* _Work request_: The answer must be every line below that contains the string "lines".

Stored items
--------

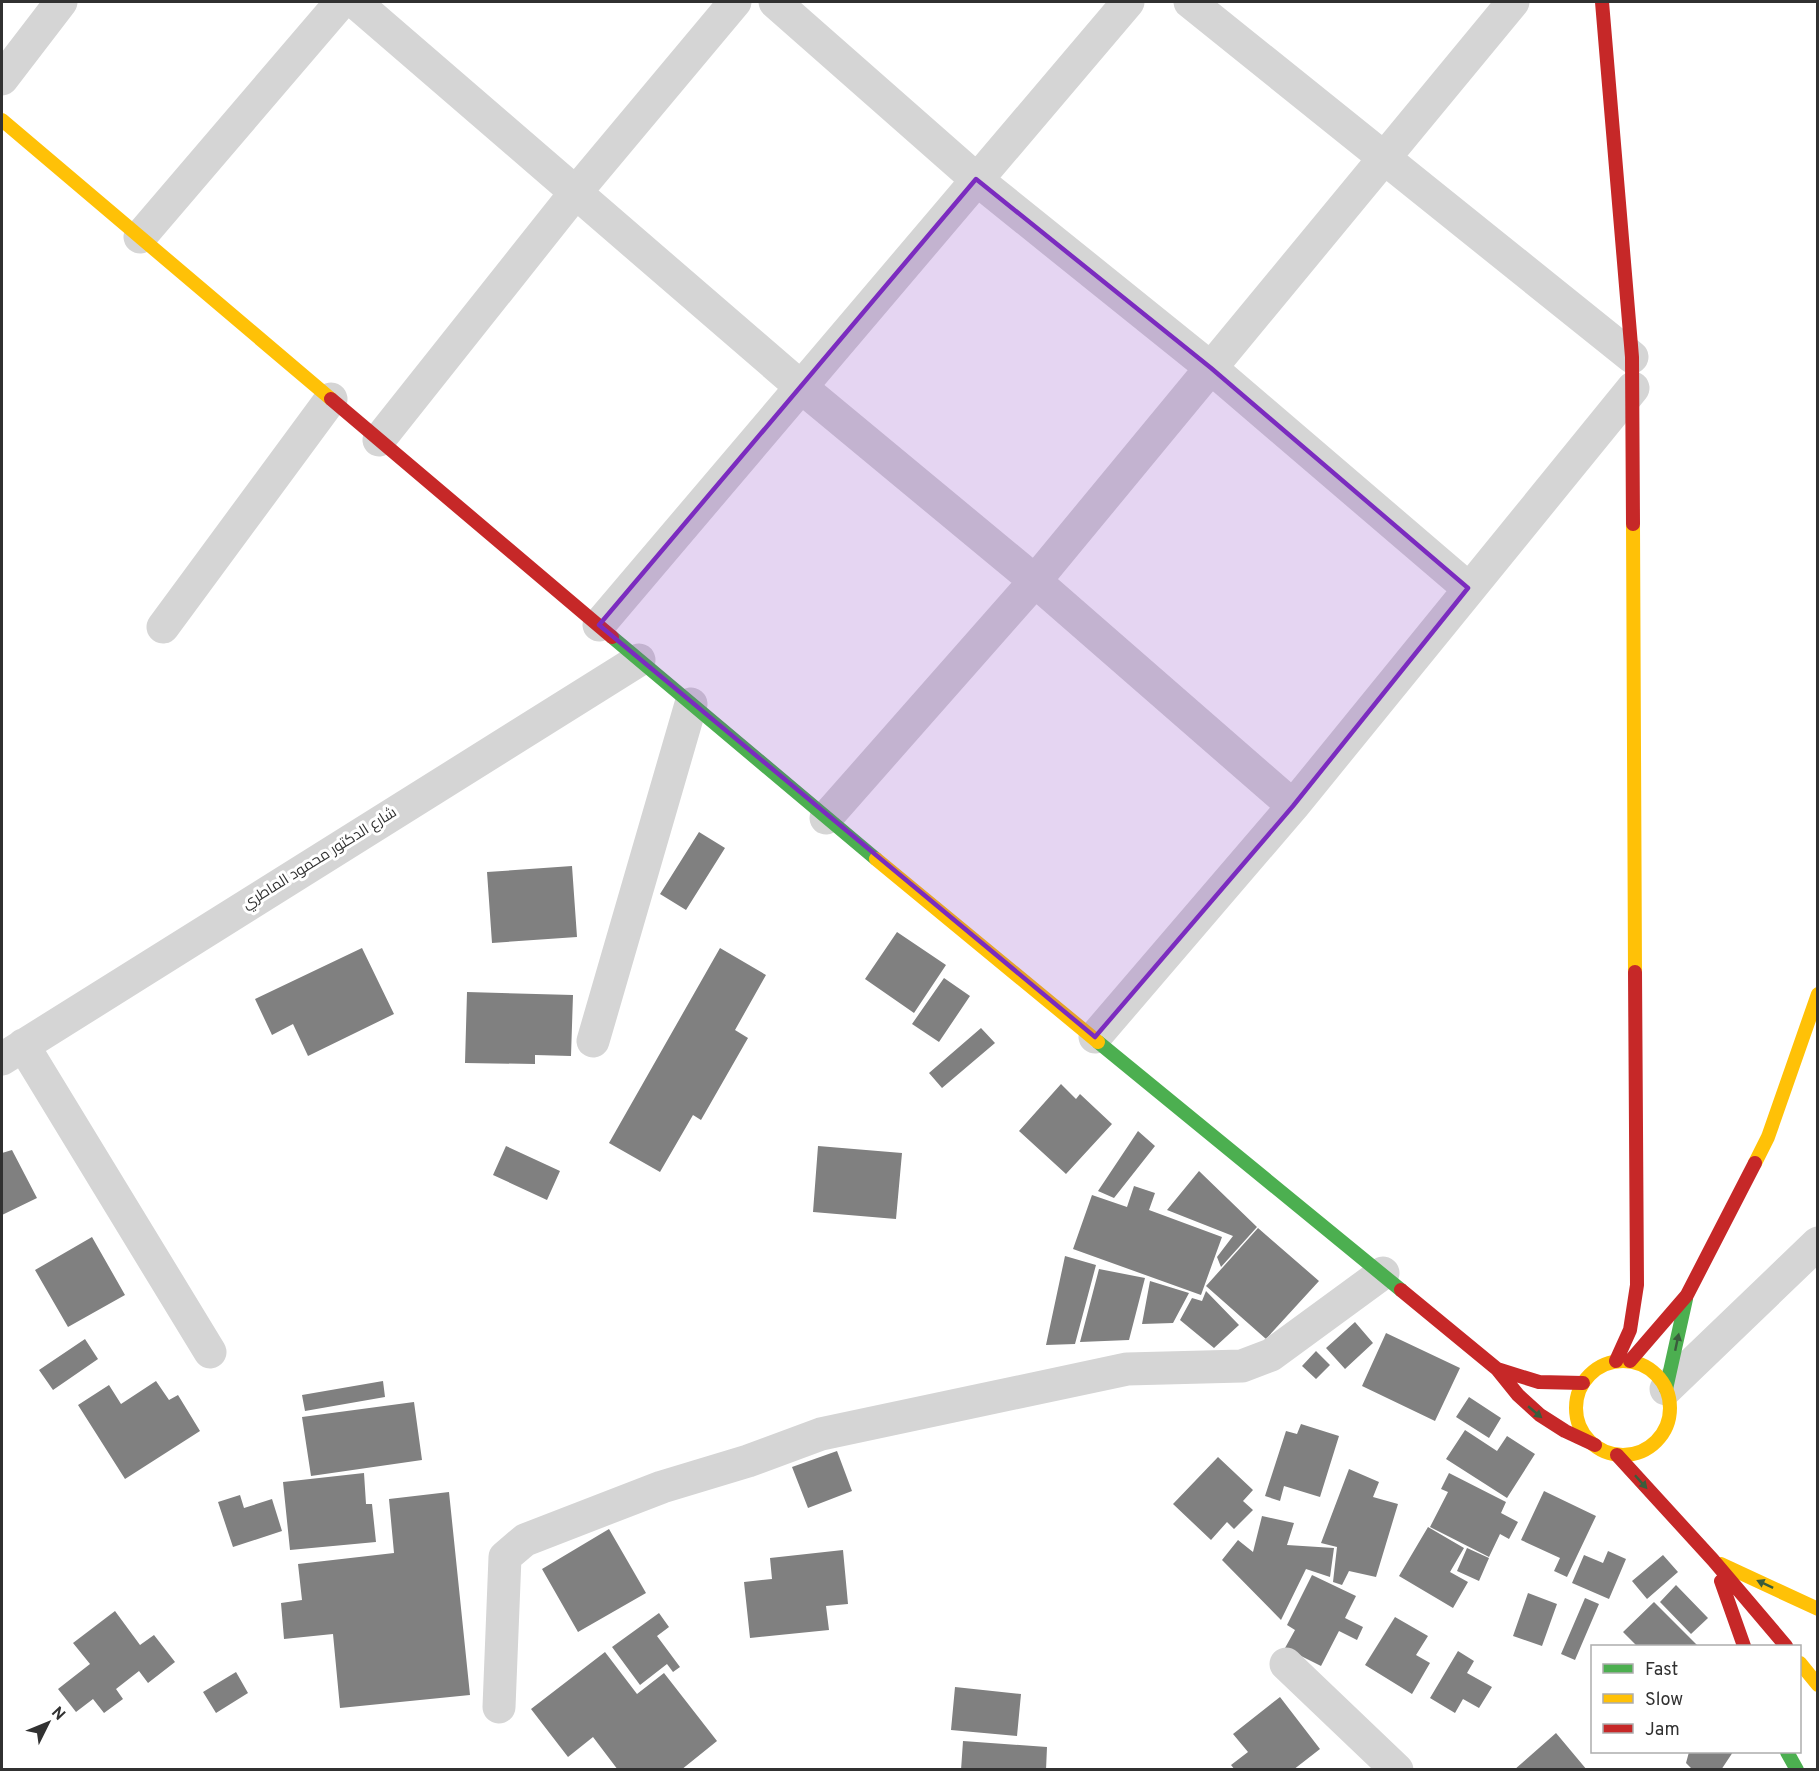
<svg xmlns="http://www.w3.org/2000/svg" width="1819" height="1771" font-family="Overpass,Cairo,sans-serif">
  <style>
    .building { fill: #808080 }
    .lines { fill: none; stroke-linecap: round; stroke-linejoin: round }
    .street { stroke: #d5d5d5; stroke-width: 33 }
    .fast { stroke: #4caf50; stroke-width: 14 }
    .slow { stroke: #ffc107; stroke-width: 14 }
    .jam { stroke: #c62828; stroke-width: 14 }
    .oneway { fill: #3a5d3c }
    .marked { fill: #7b2cbf; fill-opacity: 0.2; stroke: #7b2cbf; stroke-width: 4.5; stroke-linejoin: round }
    .labels { text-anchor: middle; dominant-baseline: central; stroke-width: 6; stroke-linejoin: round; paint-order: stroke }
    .street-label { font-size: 15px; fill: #313131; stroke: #fff }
  </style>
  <rect width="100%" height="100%" fill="#fff"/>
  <!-- building -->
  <path class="building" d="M699,832l26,16 -39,62 -26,-16z
    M572,866l5,71 -85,6 -5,-71z
    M897,932l49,33 -32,48 -49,-34z
    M362,948l32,66 -86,42 -15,-32 -21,11 -17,-36z
    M720,948l46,27 -31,55 13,8 -47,82 -8,-5 -33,57 -51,-29z
    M944,978l26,18 -31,46 -27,-18z
    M467,992l106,3 -2,61 -36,-1v9l-70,-1z
    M981,1028l14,15 -53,45 -13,-15z
    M1061,1084l15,15 4,-5 32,30 -46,50 -47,-43z
    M1138,1131l17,15 -41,52 -16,-7z
    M506,1146l54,25 -13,29 -54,-25z
    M818,1146l84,7 -6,66 -83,-7z
    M12,1150l25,48 -35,17v-62z
    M1199,1171l58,56 -36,40 -4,-10 16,-21 -66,-26z
    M1134,1186l21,7 -6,17 73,27 -21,58 -128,-46 19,-54 35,12z
    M1258,1228l61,53 -53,58 -60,-53z
    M92,1237l33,58 -57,32 -33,-57z
    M1065,1256l31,9 -21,79 -29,1z
    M1099,1269l46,9 -16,62 -49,2z
    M1150,1281l39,12 -16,30 -31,1z
    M1206,1291l33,34 -25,23 -34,-28 12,-22 10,3z
    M1355,1322l18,21 -28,26 -19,-21z
    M1386,1333l74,35 -25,53 -73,-35z
    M85,1339l13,20 -45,31 -14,-20z
    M1316,1351l14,14 -14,14 -14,-13z
    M156,1381l13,19 9,-5 22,36 -75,48 -47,-74 31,-20 12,19z
    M383,1381l2,16 -80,14 -3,-16z
    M1469,1397l32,21 -12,20 -33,-21z
    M414,1402l8,58 -111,16 -9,-59z
    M1301,1424l38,12 -19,61 -36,-11 -4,15 -15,-5 21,-65 11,3z
    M1465,1430l32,21 10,-15 28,18 -28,44 -61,-39z
    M837,1451l15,40 -44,17 -16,-41z
    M1218,1457l35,33 -10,11 10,9 -19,19 -7,-7 -16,18 -38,-36z
    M1349,1469l30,13 -6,15 25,7 -22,73 -27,-6 -7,14 -9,-3 4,-35 -16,-4z
    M364,1473l2,31h6l4,38 -86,8 -7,-68z
    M1449,1473l57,29 -5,11 17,9 -9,17 -9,-5 -11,23 -59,-30 18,-35 -7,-3z
    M1544,1491l52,25 -29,61 -13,-6 6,-13 -39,-18z
    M449,1492l21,203 -130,13 -7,-74 -49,5 -3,-36 21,-3 -4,-36 96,-11 -5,-54z
    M240,1495l4,13 28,-9 10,32 -49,16 -15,-45z
    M1262,1516l32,7 -7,22 47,3 -4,29 -24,-8 -25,51 -59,-60 16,-20 15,12z
    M1428,1527l36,21 -14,24 18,10 -15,26 -54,-32z
    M609,1529l37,64 -68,39 -36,-63z
    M1467,1548l22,10 -10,23 -22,-10z
    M843,1550l5,54 -22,2 3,24 -79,8 -6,-56 28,-3 -2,-21z
    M1608,1551l18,8 -17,40 -37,-16 12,-28 19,8z
    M1663,1555l15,17 -31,27 -15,-18z
    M1312,1575l44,21 -11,22 18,9 -6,13 -18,-9 -18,35 -36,-18 10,-18 -8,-5z
    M1676,1585l32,33 -17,16 -31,-32z
    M1528,1593l29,11 -15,42 -29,-10z
    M1585,1598l14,6 -24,56 -14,-6z
    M1654,1602l44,44h-61l-14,-14z
    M115,1611l25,34 14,-10 21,27 -27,21 -9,-12 -23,18 7,10 -19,14 -11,-14 -17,13 -18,-23 32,-25 -17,-21z
    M659,1613l10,14 -12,9 23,31 -7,5 -6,-8 -27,21 -28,-38z
    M1395,1617l33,19 -12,19 14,8 -18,31 -47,-29z
    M1458,1651l16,10 -7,12 25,14 -13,21 -16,-9 -8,14 -25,-15z
    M605,1652l32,42 27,-21 53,68 -36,29h-63l-25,-33 -25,20 -37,-48z
    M236,1672l12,21 -32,20 -13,-21z
    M955,1687l66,7 -4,42 -66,-6z
    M1280,1697l40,52 -27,21h-58l-4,-5 17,-13 -15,-18z
    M1556,1733l31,37h-73z
    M963,1741l84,6 -1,23h-85z
    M1689,1752h44l-12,18h-28l-7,-7z"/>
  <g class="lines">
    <!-- street -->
    <path class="street" d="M355,2l446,385 234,194 258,225
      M775,2l201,177 235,189 257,220
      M1190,2l442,355
      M2,79l59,-77
      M140,237l201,-235
      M379,440l197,-248 159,-190
      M599,625l529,-623
      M163,627l168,-228
      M826,818l209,-237 478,-579
      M1095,1037l198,-231 340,-418
      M593,1041l98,-337
      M23,1045l187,307
      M2,1059l637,-399
      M1666,1389l152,-146
      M1286,1664l111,106
      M499,1707l6,-150 20,-17 137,-53 86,-26 73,-27 306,-65 115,-3 29,-11 112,-82"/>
    <!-- fast -->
    <path class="fast" d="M612,637l264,222
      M1098,1042l303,248
      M1666,1389l20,-90
      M1787,1752l10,18"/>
    <!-- slow -->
    <path class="slow" d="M2,120l329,279
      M1633,524l2,448
      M876,859l222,183
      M1755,1163l13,-26 50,-143
      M1576 1408a47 47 0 1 1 94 0a47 47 0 1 1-94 0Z
      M1721,1564l97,45
      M1800,1663l18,22"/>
    <!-- jam -->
    <path class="jam" d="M1602,2l30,355 1,167
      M331,399l281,238
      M1401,1290l96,79 21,26 22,20 25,16 30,14
      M1616,1361l14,-31 7,-45 -2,-313
      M1630,1361l57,-66 68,-132
      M1497,1369l42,13 44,1
      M1617,1455l96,105 73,86
      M1721,1581l23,65"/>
  </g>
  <!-- one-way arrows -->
  <defs><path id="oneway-solid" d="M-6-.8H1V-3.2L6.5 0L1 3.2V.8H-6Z" transform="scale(1.5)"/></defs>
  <g class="oneway">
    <use href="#oneway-solid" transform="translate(1677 1342) rotate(-78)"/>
    <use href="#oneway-solid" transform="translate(1535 1412) rotate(40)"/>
    <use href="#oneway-solid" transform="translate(1641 1482) rotate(48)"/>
    <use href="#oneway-solid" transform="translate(1765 1584) rotate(-155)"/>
  </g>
  <!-- marked area -->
  <path class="marked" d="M976,179l235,189 257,220 -175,218 -198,231 -496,-412z"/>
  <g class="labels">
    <!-- street labels -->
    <g class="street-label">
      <text transform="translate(320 859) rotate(-32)">شارع الدكتور محمود الماطري</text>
    </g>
  </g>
  <!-- border -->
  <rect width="1819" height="1771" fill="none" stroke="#313131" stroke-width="6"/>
  <!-- legend -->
  <rect x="1591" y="1645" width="210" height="108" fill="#ffffff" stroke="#adadad" stroke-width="1.5"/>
  <rect x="1603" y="1664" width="30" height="9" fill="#4caf50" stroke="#adadad" stroke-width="1.5"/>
  <text x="1645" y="1675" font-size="18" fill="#313131">Fast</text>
  <rect x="1603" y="1694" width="30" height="9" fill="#ffc107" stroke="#adadad" stroke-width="1.5"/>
  <text x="1645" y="1705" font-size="18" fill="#313131">Slow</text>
  <rect x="1603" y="1724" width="30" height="9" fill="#c62828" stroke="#adadad" stroke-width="1.5"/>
  <text x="1645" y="1735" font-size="18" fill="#313131">Jam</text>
  <!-- north arrow -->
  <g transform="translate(48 1723) rotate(47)" stroke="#ffffff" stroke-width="4.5" paint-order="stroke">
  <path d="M0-4.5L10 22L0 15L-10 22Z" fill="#313131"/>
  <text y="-9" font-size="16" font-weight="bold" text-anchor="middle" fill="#313131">N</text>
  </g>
</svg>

--------

* _Result_:
    .lines { fill: none; stroke-linecap: round; stroke-linejoin: round }
  <g class="lines">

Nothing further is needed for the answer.